It was worthwhile as me and my friends grinded the shit out of that game.


----------



## RedoLane (Jun 25, 2018)

Well, after I finished my army service, I used all the money I was granted from my service to buy a Wii U.
……..yeeeaahh….. 

jokes aside, I used to spend money easily on Rusty Hearts. no regrets.


----------



## oji (Jun 25, 2018)

I never bought any subscription, avoid pay-to-win stuff, don't buy any title more than once, I'm rarely invest into DLCs & prefer to wait until decent discounts excluding some tempting titles, so the most sum I spent on any game is its retail price plus DLC.


----------



## Costello (Jun 25, 2018)

what a nicely written thread, Noctosphere, I didn't know you could spell


----------



## wurstpistole (Jun 25, 2018)

World of Warcraft, subscription cost wise


----------



## Jayenkai (Jun 25, 2018)

The price I pay to start a game is the price I pay in total.
Other than Crossy Road, where I did indeed buy a number of "outfits", simply because I happen to appreciate the developers, and think it's an extremely well crafted game.

But on the other hand, I dread to think how much money I’ve thrown into KORG Gadget on iOS.  True, it's not a game, but it is a shocking example of "just another IAP" that spirals out of control.
A £10 Gadget here, and some £5 instrument packs there, and a couple of £50 accompanying apps...
Yeah, that adds up..


----------



## Lazyboss (Jun 25, 2018)

Final Fantasy XIV and Final Fantasy XI
Only God knows how much I spent on those games for years.

Mobile games? I never heard of them.


----------



## DKB (Jun 25, 2018)

Brave Frontier.


----------



## Amost (Jun 25, 2018)

To this day... probably Persona 5.
When it came out in Japan, I bought the Limited edition and shipped it to Italy.
When the Western release came out, I was in Japan so...
So I bought the limited version and shipped it to Japan.
Plus, since I wanted to have the game always on my PS4, I also bought the digital version.
Oh and on my way back I didn't have space left in my luggage so I shipped the game back to Italy through post.

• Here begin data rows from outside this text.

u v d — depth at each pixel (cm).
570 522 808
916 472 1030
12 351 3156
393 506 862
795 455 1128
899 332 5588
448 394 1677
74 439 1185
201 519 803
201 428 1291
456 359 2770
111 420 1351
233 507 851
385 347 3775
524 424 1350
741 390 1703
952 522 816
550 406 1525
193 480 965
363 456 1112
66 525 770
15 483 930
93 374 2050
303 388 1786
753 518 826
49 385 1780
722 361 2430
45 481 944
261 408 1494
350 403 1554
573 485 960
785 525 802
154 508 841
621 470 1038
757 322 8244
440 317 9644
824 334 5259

So yeah, speaking of single game this one.
I really like the game.

Speaking of game series instead, The Legend of Zelda.


----------



## Skeet1983 (Jun 25, 2018)

For me, it probably would be GTA 5. I bought the game twice, one on Steam, other Physical multi DVD one. At the time, I was using an early build of Windows 10 and the game would crash on launch constantly. Thinking something was wrong with Steam version, I bought the physical multi DVD one. Same issue happened, crash upon launch. I later found out that the issue was something with Windows 10, and with further updates of 10, Steam version of game works fine now


----------



## Stephano (Jun 25, 2018)

On Dark Souls 2, I spent a total of $120. On Dark Souls 3, I spent a total of $160....
I will never spend more than $60 on a game ever again.


----------



## l13f4k3 (Jun 25, 2018)

i would say jet set radio saga, i have every version of the game (pal/usa/jap) on every platform it has been launched (pc/ios/android/xbox/dreamcast/gba). i´m still waiting for a sequel :C


----------



## guisadop (Jun 25, 2018)

For me it's either
-WoW: the subscription fee alone would amount to a couple hundred dollars; or
-Pokémon: I got to the point where I paid the equivalent of 80 US dollars for a sealed copy of Pokémon Platinum. Probably already spent some 300 or 400 dollars in all my games together, double that if you count the card game.
I don't usually spend much money in a single franchise, though. I probably spent much more in my other games (combined) than in these two.


----------



## Blue (Jun 25, 2018)

I've spent a few hundred on a Minecraft server's donation store. But then again, I made that money easily by running (still am) my own Minecraft server.


----------



## thekarter104 (Jun 25, 2018)

This just proves how dominant the in-app/in-game purchases market is.
It's a goldmine for developers because people keep buying in-game stuff anyway.

You think you just buy like $5 for some in-game coins, but add all those microtransactions over the weeks and you might realize how much you've spent on the game when you think about it.

Tbh I'm against in-game purchase system simply because of people that are unaware of microtransactions (because they think, ah, it's just $3 *Happens everyday and adds up*), they pay a lot of money, and sometimes they have no idea how much they've actually spent in total.
The other reason why I'm against in-game purchases is the way of some developers may think: "Hahaha, people keep buying our in-game coins anyway. Let's not work on the game anymore and just let us be lazy mwhahaha!." So they're LITERALLY making money while sleeping and doing nothing all day.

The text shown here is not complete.